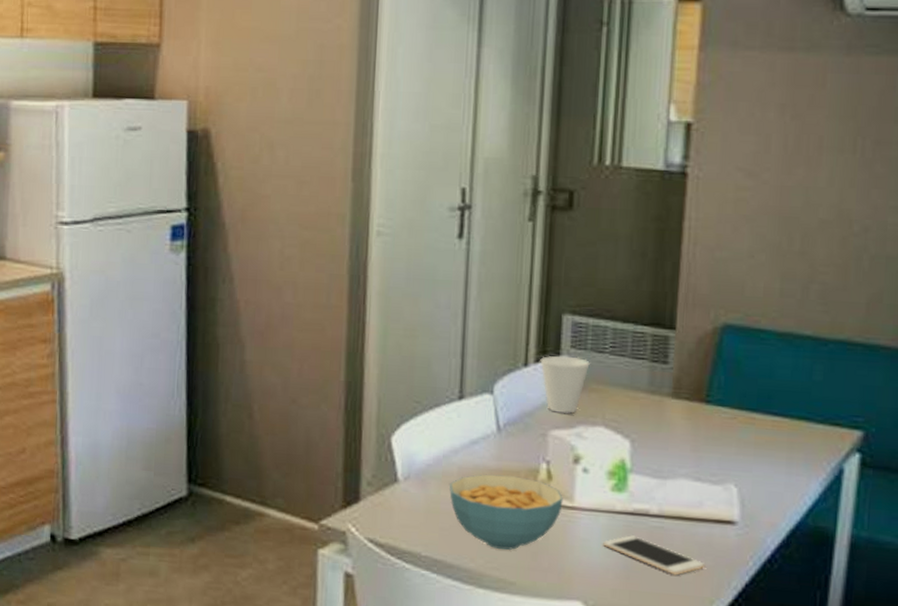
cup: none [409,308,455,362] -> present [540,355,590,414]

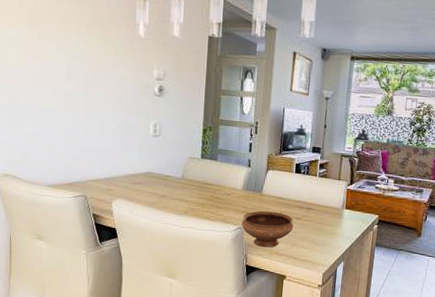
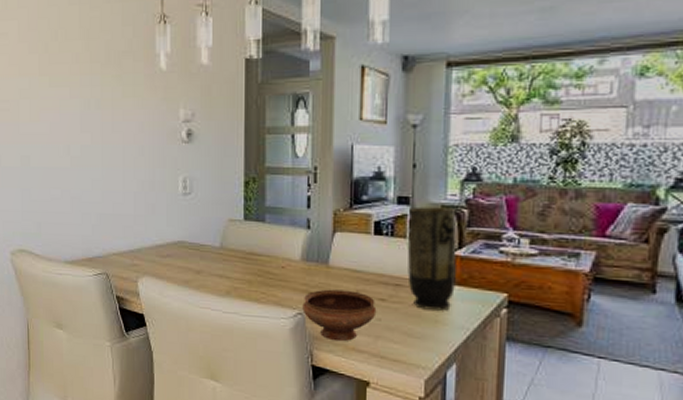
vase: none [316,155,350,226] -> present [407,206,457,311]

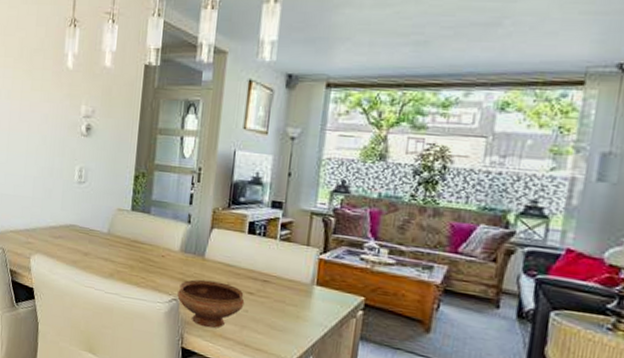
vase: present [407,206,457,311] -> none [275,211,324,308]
==
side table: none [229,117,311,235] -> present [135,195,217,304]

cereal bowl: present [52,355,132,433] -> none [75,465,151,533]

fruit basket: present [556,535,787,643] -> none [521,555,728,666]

EXERCISE DIRECTIONS:
With pictures omitted, repeat the entries above word for word from the line holding "cup: none [409,308,455,362]" down to the line holding "vase: present [407,206,457,311]", keeping both of those lines.

RESPONSE TO THIS EXERCISE:
cup: none [409,308,455,362] -> present [540,355,590,414]

vase: none [316,155,350,226] -> present [407,206,457,311]

vase: present [407,206,457,311] -> none [275,211,324,308]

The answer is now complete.